Employee engagement is a growing concern for many businesses. This is especially true for companies that have fully implemented digital workplaces and those that are looking to upgrade outdated systems. Technological improvements aren’t cheap, and there’s nothing worse than pouring resources into a new tool and then realizing that employees aren’t using it effectively.
What most organizations fail to recognize is that employee engagement has little to do with the tools and systems themselves, and everything to do with corporate culture and the way work gets done.
What Successful Employee Engagement Is
Typically, when organizations reach out to the advisory firm I work for with questions about how to cultivate employee engagement, the conversation revolves around concerns regarding adoption of new technologies, or the lack thereof. The emphasis is on the people who use the tools, and not on adopting innovative work processes or changing mindsets and behaviors.
We often hear top-level executives say, “Technology X would be great; we need to start sharing content more.” But if their employees aren’t already collaborating and sharing professional information, then the executives shouldn’t expect that they will begin to do that just because the organization deploys a new or updated digital environment.
What exactly does successful employee engagement look like, and how do we get there?
In order to achieve successful engagement, or the everyday adoption of internal collaborative technologies, organizations have to instill the principles of information sharing and transparent communication throughout their corporate cultures.
Related Article: Building the Powerful Pyramid of Employee Engagement
How Technology Can Influence a Collaborative Corporate Culture
It’s important to understand that technology cannot be the catalyst that shapes corporate culture — the “if you build it, they will come” approach isn’t effective at driving long-term change. The key is finding opportunities, or points of tension, where technology can make viable improvements to inefficient processes; when employees see that a new tool will make their lives easier, they will be more likely to incorporate it into their day-to-day activities.
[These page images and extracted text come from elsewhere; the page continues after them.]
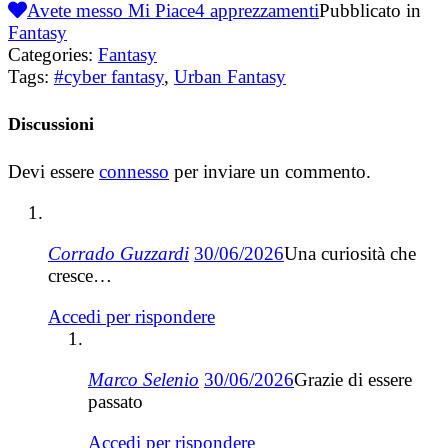
Avete messo Mi Piace
4
apprezzamenti
Pubblicato in
Fantasy
Categories:
Fantasy
Tags:
#cyber fantasy
,
Urban Fantasy
Discussioni
Devi essere
connesso
per inviare un commento.
Corrado Guzzardi
30/06/2026
Una curiosità che
cresce…
Accedi per rispondere
Marco Selenio
30/06/2026
Grazie di essere
passato
Accedi per rispondere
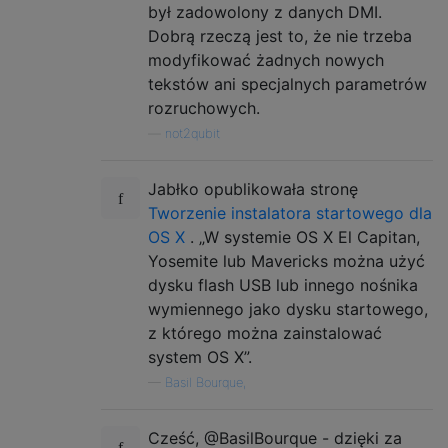
był zadowolony z danych DMI.
Dobrą rzeczą jest to, że nie trzeba
modyfikować żadnych nowych
tekstów ani specjalnych parametrów
rozruchowych.
—
not2qubit
Jabłko opublikowała stronę
Tworzenie instalatora startowego dla
OS X
. „W systemie OS X El Capitan,
Yosemite lub Mavericks można użyć
dysku flash USB lub innego nośnika
wymiennego jako dysku startowego,
z którego można zainstalować
system OS X”.
—
Basil Bourque,
Cześć, @BasilBourque - dzięki za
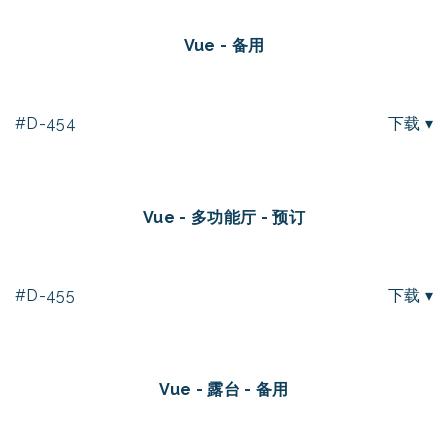
Vue - 备用
#D-454
下载 ▾
Vue - 多功能厅 - 预订
#D-455
下载 ▾
Vue - 露台 - 备用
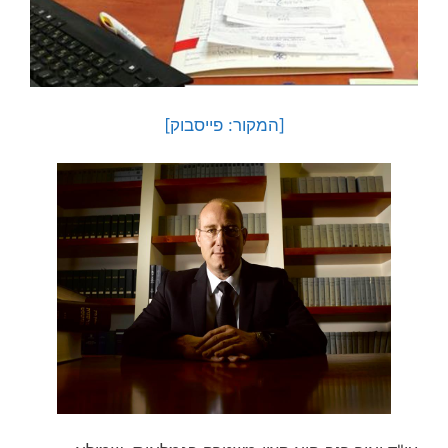
[המקור: פייסבוק]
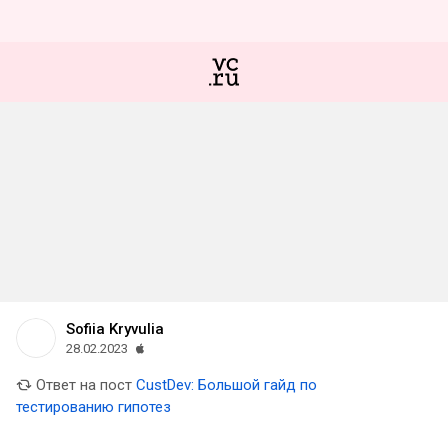
Sofiia Kryvulia
28.02.2023
Ответ на пост
CustDev: Большой гайд по
тестированию гипотез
A great example of this is how Nationwide’s implementation of Microsoft Yammer drove change across the entire organization by streamlining communication.
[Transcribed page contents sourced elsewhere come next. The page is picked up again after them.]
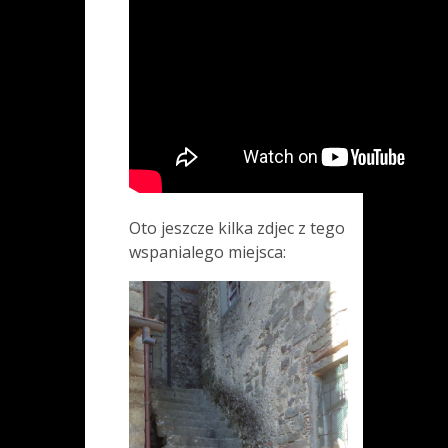
Oto jeszcze kilka zdjec z tego
wspanialego miejsca:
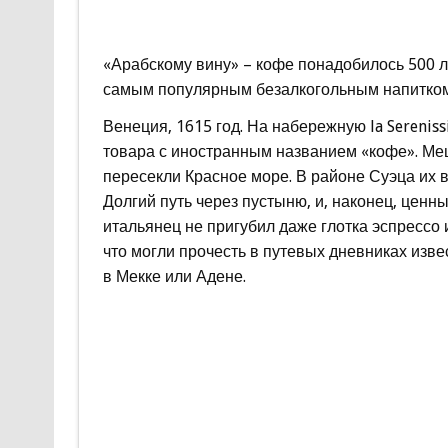
«Арабскому вину» – кофе понадобилось 500 ле
самым популярным безалкогольным напитком
Венеция, 1615 год. На набережную la Sereni
товара с иностранным названием «кофе». Меш
пересекли Красное море. В районе Суэца их 
Долгий путь через пустыню, и, наконец, ценн
итальянец не пригубил даже глотка эспрессо
что могли прочесть в путевых дневниках из
в Мекке или Адене.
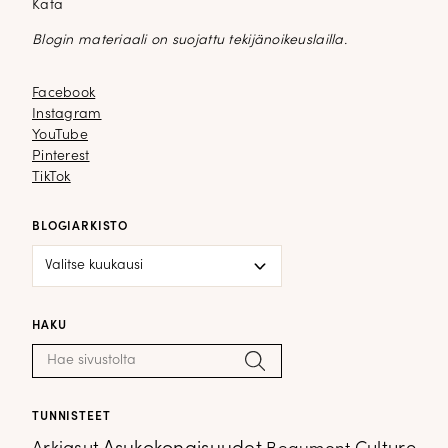
Kata
Blogin materiaali on suojattu tekijänoikeuslailla.
Facebook
Facebook
Instagram
Instagram
YouTube
YouTube
Pinterest
Pinterest
TikTok
TikTok
BLOGIARKISTO
Blogiarkisto
HAKU
Haku:
Hae
TUNNISTEET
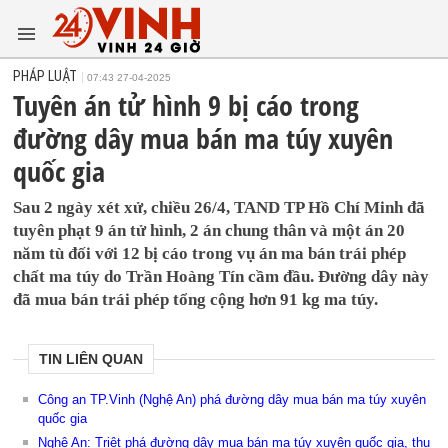
PHÁP LUẬT
07:43 27-04-2025
Tuyên án tử hình 9 bị cáo trong
đường dây mua bán ma túy xuyên
quốc gia
Sau 2 ngày xét xử, chiều 26/4, TAND TP Hồ Chí Minh đã
tuyên phạt 9 án tử hình, 2 án chung thân và một án 20
năm tù đối với 12 bị cáo trong vụ án ma bán trái phép
chất ma túy do Trần Hoàng Tín cầm đầu. Đường dây này
đã mua bán trái phép tổng cộng hơn 91 kg ma túy.
TIN LIÊN QUAN
Công an TP.Vinh (Nghệ An) phá đường dây mua bán ma túy xuyên
quốc gia
Nghệ An: Triệt phá đường dây mua bán ma túy xuyên quốc gia, thu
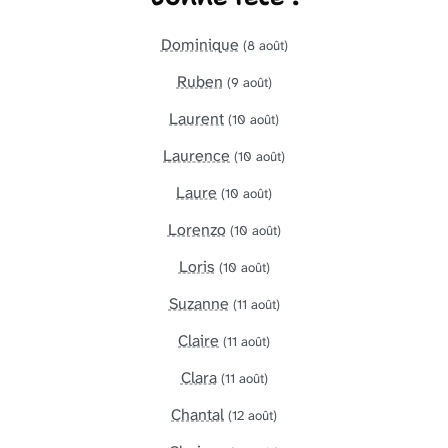
Dominique
(8 août)
Ruben
(9 août)
Laurent
(10 août)
Laurence
(10 août)
Laure
(10 août)
Lorenzo
(10 août)
Loris
(10 août)
Suzanne
(11 août)
Claire
(11 août)
Clara
(11 août)
Chantal
(12 août)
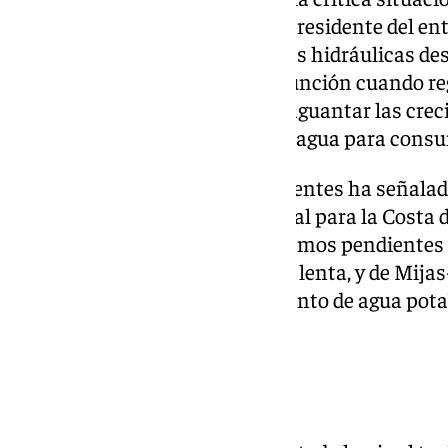
fenómenos meteorológicos, el presidente del ent
a la necesidad de acometer obras hidráulicas de
pantanos cumplen una doble función cuando regu
las poblaciones aguas abajo al aguantar las creci
una importantísima reserva de agua para cons
Entre esas grandes obras pendientes ha señalado
que cataloga como «fundamental para la Costa de
así como las desaladoras: «Tenemos pendientes l
cuya tramitación va demasiado lenta, y de Mijas
garantizaríamos el abastecimiento de agua pota
ha afirmado en su discurso.
Proteger el turismo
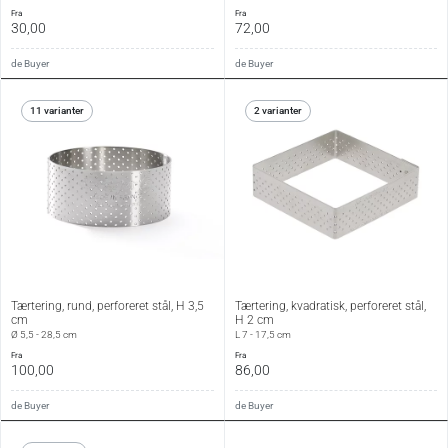
fra
fra
30,00
72,00
de Buyer
de Buyer
11 varianter
2 varianter
Tærtering, rund, perforeret stål, H 3,5
Tærtering, kvadratisk, perforeret stål,
cm
H 2 cm
Ø 5,5 - 28,5 cm
L 7 - 17,5 cm
fra
fra
100,00
86,00
de Buyer
de Buyer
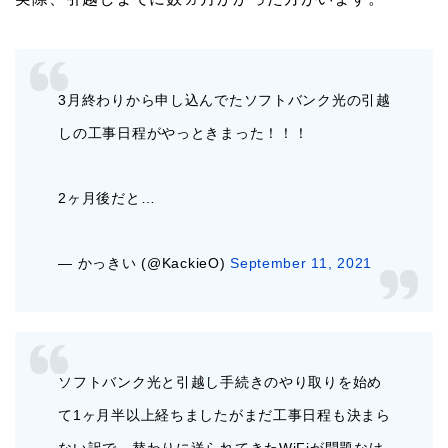
3月終わりから申し込んでたソフトバンク光の引越
しの工事日程がやっときまった！！！
2ヶ月後だと…
— かっきい (@KackieO)
September 11, 2021
ソフトバンク光と引越し手続きのやり取りを始め
て1ヶ月半以上経ちましたがまだ工事日程も決まら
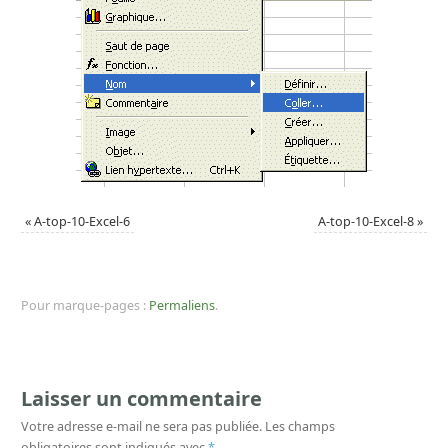
«
A-top-10-Excel-6
A-top-10-Excel-8
»
Pour marque-pages :
Permaliens
.
Laisser un commentaire
Votre adresse e-mail ne sera pas publiée.
Les champs
obligatoires sont indiqués avec
*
Yammer is an enterprise social networking tool that is part of the Office 365 suite. It can give employees in various locations an effective way to communicate with one another.
Nationwide rolled out Yammer to customer service agents across the United States and offered training programs to teach people how to use it to effectively communicate internally. With Yammer, the customer service reps were able to share all types of internal information that enabled them to be drastically more responsive and provide more useful and actionable advice to customers.
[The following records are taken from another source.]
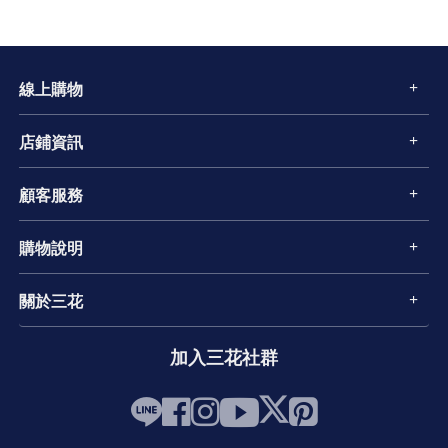
線上購物
店鋪資訊
顧客服務
購物說明
關於三花
加入三花社群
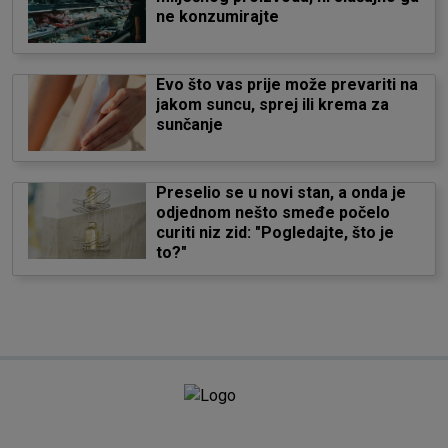
ne konzumirajte
Evo što vas prije može prevariti na
jakom suncu, sprej ili krema za
sunčanje
Preselio se u novi stan, a onda je
odjednom nešto smeđe počelo
curiti niz zid: "Pogledajte, što je
to?"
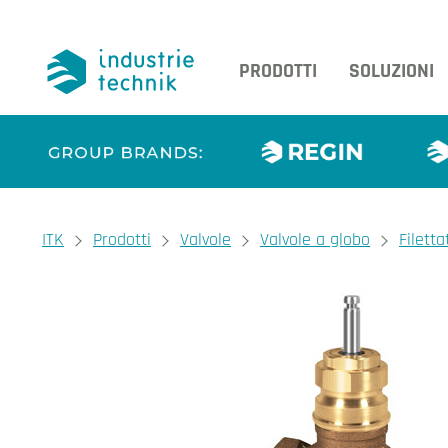
PRODOTTI
SOLUZIONI
You are here:
ITK
Prodotti
Valvole
Valvole a globo
Filetta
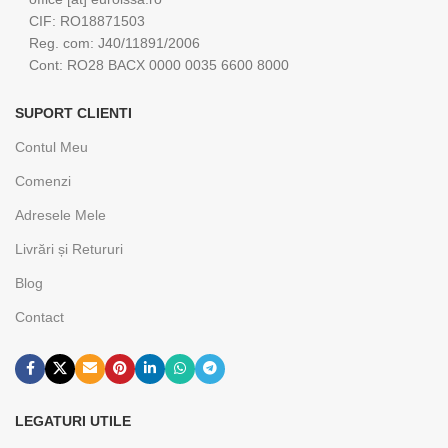
CIF: RO18871503
Reg. com: J40/11891/2006
Cont: RO28 BACX 0000 0035 6600 8000
SUPORT CLIENTI
Contul Meu
Comenzi
Adresele Mele
Livrări și Retururi
Blog
Contact
LEGATURI UTILE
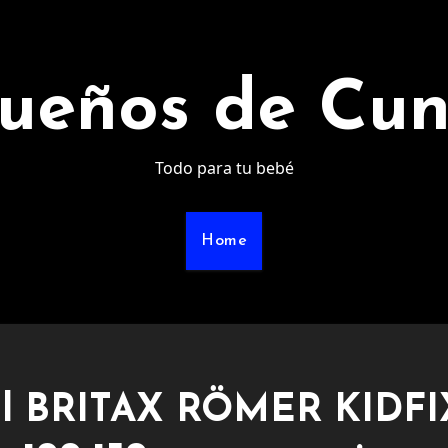
ueños de Cu
Todo para tu bebé
Home
ntil BRITAX RÖMER KIDFI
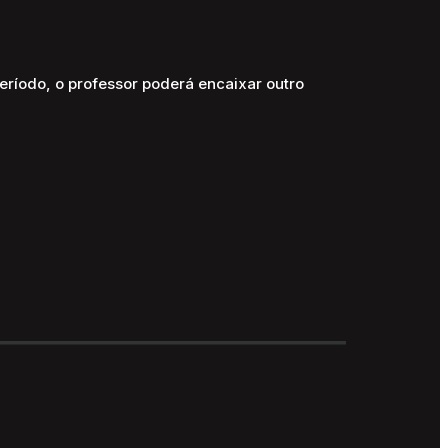
período, o professor poderá encaixar outro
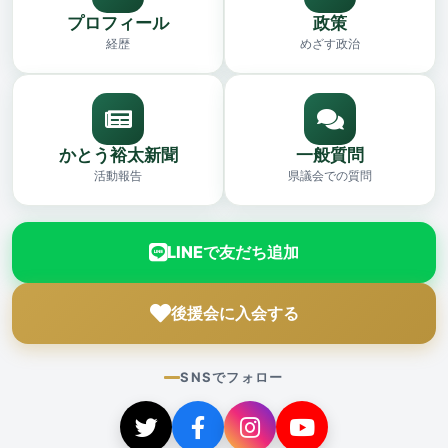
プロフィール
政策
経歴
めざす政治
かとう裕太新聞
一般質問
活動報告
県議会での質問
LINEで友だち追加
後援会に入会する
SNSでフォロー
Nationwide found and isolated a core business problem, invested in a technology to address that problem directly, and saw extensive employee engagement because of it.
How was the company able to execute the implementation so effectively? By prioritizing the improvement of processes directly related to its core objective of “member satisfaction,” and by looking beyond IT to analyze how best to approach the improvement.
Related Article: Employee Engagement: From Buzzword to Business Value
Employee Engagement Is a Cross-Departmental Initiative
When putting together an employee engagement initiative for a digital workplace, first look outside your IT department. Talk with various department heads about the challenges they face and hold focus groups for employees working in the trenches to talk about the roadblocks they run into most often.
Insider tip: Many users don’t think their work processes have any problems or points of tension. You may not get any responses if you simply ask them what their pain points are. Most of us don’t know what we don’t know — meaning we’re not sure what (if any) technology can help us reduce barriers.
If your organization already has a digital workplace and employees aren’t using the technologies available to them, step back and get direct feedback from users. In our experience, employees are often very open and honest about why they aren’t engaging with a tool. By talking to the users directly, you can determine what the barriers to adoption are. Focus on smaller groups, and gradually move from business unit to business unit. Overarching initiatives can work, but the messaging and transformation need to be simple and straightforward.
Related Article: Are People Analytics the Answer to Your Employee Engagement Woes?
Focus on Core Values
A good starting point in addressing corporate culture and employee engagement is to revisit your organization’s core values. Do employees know the core values by heart? Can they identify examples of the values in action through business operations?
A digital workplace or similar technology implementation can be a powerful tool that aligns operations to core values. Like Nationwide, organizations will see technical deployments succeed if they look for ways to use new technologies to reinforce or improve their values. By looking there first, Nationwide was able to leverage its digital workplace as a point of innovation in a central process, which in turn maximized employee engagement. The company was able to take the successful adoption of a new technology and incorporate it into a more productive and efficient business process.